DEATH AND OUR LIVES AS CHRISTIANS
By Cardinal Jean Daniélou4
◊◊◊
THE CHRISTIAN LIFE is altogether an act of waiting. Christians know
that they are made for greater things. They feel acutely the misery of their
present condition. They aspire to be relieved of the weight of animal life and its
servitude. “I desire to be dissolved and to be with Christ” (Phil 1:23). While the
carnal in us grasps desperately at pleasures and possessions, the Christian lives
already in the order of being, detached, free, making use of time, so long as it is
given, to perform works of charity towards all – an activity invisible to the eyes
of the world. The Christian life is a hidden life. But when the world is folded up
like a tent, the reality that has been hidden until that moment will be clearly
revealed. It is to prepare oneself for this solemn act, which is the entry of every
person into the heavenly Temple, through the veil that still conceals it, that
one’s whole life must be devoted.
That life consists for the Christian in being endowed little by little with
divine manners… We must not be without a country on our arrival in heaven.

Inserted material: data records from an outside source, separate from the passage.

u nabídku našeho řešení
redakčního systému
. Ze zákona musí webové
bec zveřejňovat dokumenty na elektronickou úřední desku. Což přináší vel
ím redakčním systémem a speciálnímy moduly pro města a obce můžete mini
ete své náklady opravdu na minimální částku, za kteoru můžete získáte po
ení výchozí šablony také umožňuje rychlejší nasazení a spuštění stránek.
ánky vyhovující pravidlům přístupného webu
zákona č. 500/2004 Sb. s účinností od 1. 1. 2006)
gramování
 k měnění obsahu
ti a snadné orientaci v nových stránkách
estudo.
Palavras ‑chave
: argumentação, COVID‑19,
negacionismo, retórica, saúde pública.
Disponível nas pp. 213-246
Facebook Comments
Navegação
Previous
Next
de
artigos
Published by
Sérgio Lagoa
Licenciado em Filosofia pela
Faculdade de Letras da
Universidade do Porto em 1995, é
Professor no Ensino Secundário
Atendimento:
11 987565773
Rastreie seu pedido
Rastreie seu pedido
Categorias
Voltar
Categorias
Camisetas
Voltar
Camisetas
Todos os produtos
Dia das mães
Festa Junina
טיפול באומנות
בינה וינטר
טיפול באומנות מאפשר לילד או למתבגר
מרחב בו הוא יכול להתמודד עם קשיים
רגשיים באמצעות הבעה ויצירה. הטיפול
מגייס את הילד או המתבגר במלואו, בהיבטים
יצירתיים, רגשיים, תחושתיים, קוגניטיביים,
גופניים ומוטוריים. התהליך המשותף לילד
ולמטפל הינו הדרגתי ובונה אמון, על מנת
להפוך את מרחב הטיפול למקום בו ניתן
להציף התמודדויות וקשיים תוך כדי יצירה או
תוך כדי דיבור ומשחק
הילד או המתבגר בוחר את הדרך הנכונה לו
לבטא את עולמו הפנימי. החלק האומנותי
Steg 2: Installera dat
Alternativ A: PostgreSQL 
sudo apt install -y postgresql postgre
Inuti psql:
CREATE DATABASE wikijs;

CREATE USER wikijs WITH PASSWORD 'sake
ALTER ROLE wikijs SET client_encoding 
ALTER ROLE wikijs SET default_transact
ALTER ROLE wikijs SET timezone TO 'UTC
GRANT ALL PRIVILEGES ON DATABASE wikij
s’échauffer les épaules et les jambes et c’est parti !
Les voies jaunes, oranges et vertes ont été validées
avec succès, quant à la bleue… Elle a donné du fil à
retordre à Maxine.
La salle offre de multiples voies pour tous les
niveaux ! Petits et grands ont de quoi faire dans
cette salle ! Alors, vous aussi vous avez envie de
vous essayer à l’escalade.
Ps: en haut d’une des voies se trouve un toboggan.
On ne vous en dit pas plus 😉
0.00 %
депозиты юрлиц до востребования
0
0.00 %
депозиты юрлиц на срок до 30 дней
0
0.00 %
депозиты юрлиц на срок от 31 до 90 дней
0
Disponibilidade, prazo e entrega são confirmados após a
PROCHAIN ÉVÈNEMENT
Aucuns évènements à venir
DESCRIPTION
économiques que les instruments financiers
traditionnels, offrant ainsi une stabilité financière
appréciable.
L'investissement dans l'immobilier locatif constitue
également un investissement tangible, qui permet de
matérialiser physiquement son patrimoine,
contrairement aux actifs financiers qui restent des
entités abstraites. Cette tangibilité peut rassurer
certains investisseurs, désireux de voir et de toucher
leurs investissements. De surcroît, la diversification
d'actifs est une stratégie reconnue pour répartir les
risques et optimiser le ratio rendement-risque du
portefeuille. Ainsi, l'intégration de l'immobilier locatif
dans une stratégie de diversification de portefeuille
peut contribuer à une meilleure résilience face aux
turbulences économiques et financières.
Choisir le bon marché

Our life is an apprenticeship. It is a matter of learning the rudiments of what we
shall have one day to do. So let us already try in prayer to stammer what will
later be the ‘conversation in heaven’ with God and his angels; so we must try to
make less crude this intellect of ours, which is so immersed in the world of time
and space, and to acclimatize it gradually to heavenly things through the action
of the gifts of the Holy Spirit. Thus charity itself is the clumsy beginning of that
complete communion which will embrace all the saints. So doing, we begin to
do what we have always to do. It is our real life which is being mapped out. Let
us begin it.
4 The Presence of God, Baltimore 1959, pp.55-57.